- [WORK REQUEST]: Would you copy out each line of the records below that includes the word "productos"?

### MATERIAL SHOWN

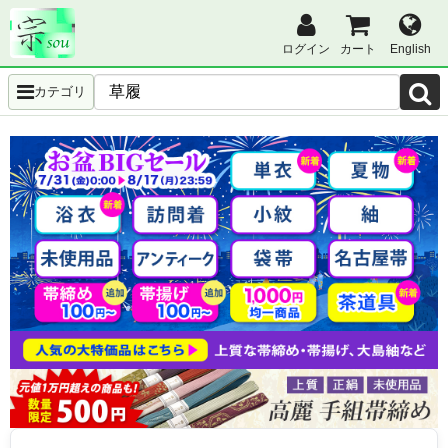
ログイン
カート
English
カテゴリ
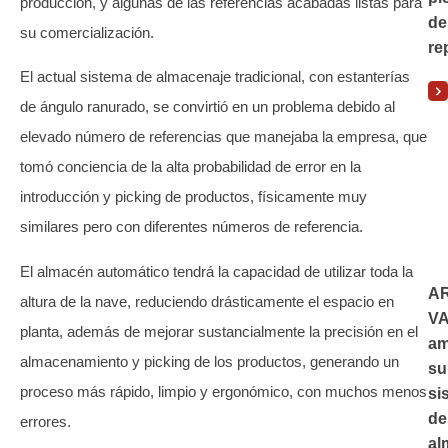
producción, y algunas de las referencias acabadas listas para
de
su comercialización.
re
El actual sistema de almacenaje tradicional, con estanterías
de ángulo ranurado, se convirtió en un problema debido al
elevado número de referencias que manejaba la empresa, que
tomó conciencia de la alta probabilidad de error en la
introducción y picking de productos, físicamente muy
similares pero con diferentes números de referencia.
El almacén automático tendrá la capacidad de utilizar toda la
A
altura de la nave, reduciendo drásticamente el espacio en
V
planta, además de mejorar sustancialmente la precisión en el
am
almacenamiento y picking de los productos, generando un
su
proceso más rápido, limpio y ergonómico, con muchos menos
si
de
errores.
al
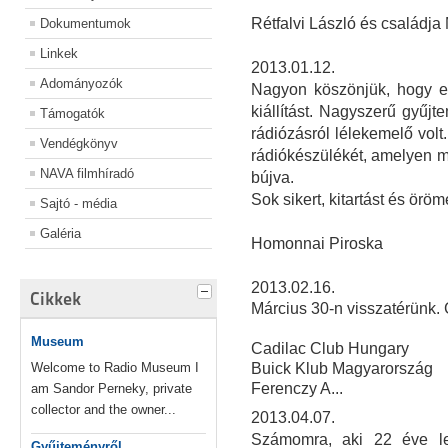
Rétfalvi László és családja
Dokumentumok
Linkek
2013.01.12.
Adományozók
Nagyon köszönjük, hogy e
kiállítást. Nagyszerű gyűjt
Támogatók
rádiózásról lélekemelő volt
Vendégkönyv
rádiókészülékét, amelyen m
NAVA filmhíradó
bújva.
Sok sikert, kitartást és örö
Sajtó - média
Galéria
Homonnai Piroska
2013.02.16.
Cikkek
Március 30-n visszatérünk.
Museum
Cadilac Club Hungary
Welcome to Radio Museum I
Buick Klub Magyarország
Ferenczy A...
am Sandor Perneky, private
collector and the owner...
2013.04.07.
Számomra, aki 22 éve le
Gyűjteményről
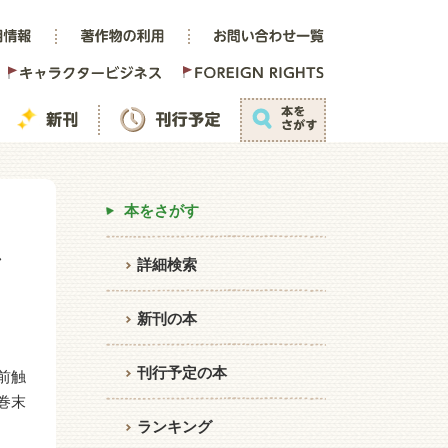
本をさがす
シ
詳細検索
新刊の本
刊行予定の本
前触
巻末
ランキング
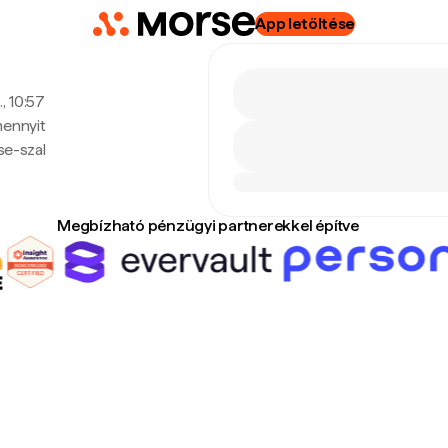
App letöltése
, 10:57
mennyit
se-szal
Megbízható pénzügyi partnerekkel építve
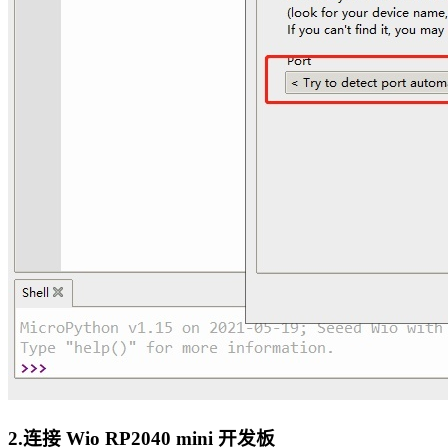
2.连接 Wio RP2040 mini 开发板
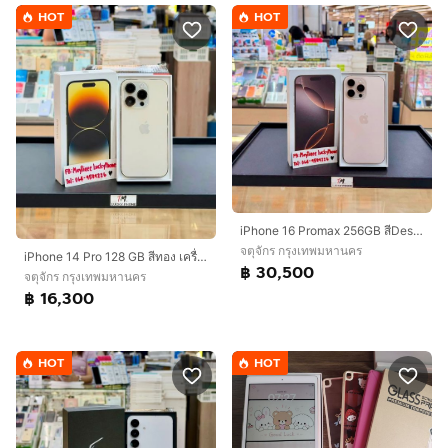
HOT
HOT
iPhone 16 Promax 256GB สีDesert สวยมากๆ
จตุจักร กรุงเทพมหานคร
iPhone 14 Pro 128 GB สีทอง เครื่องสวยมาก
฿ 30,500
จตุจักร กรุงเทพมหานคร
฿ 16,300
HOT
HOT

######

- [WRITTEN ANSWER]:
introducción y picking de productos, físicamente muy
almacenamiento y picking de los productos, generando un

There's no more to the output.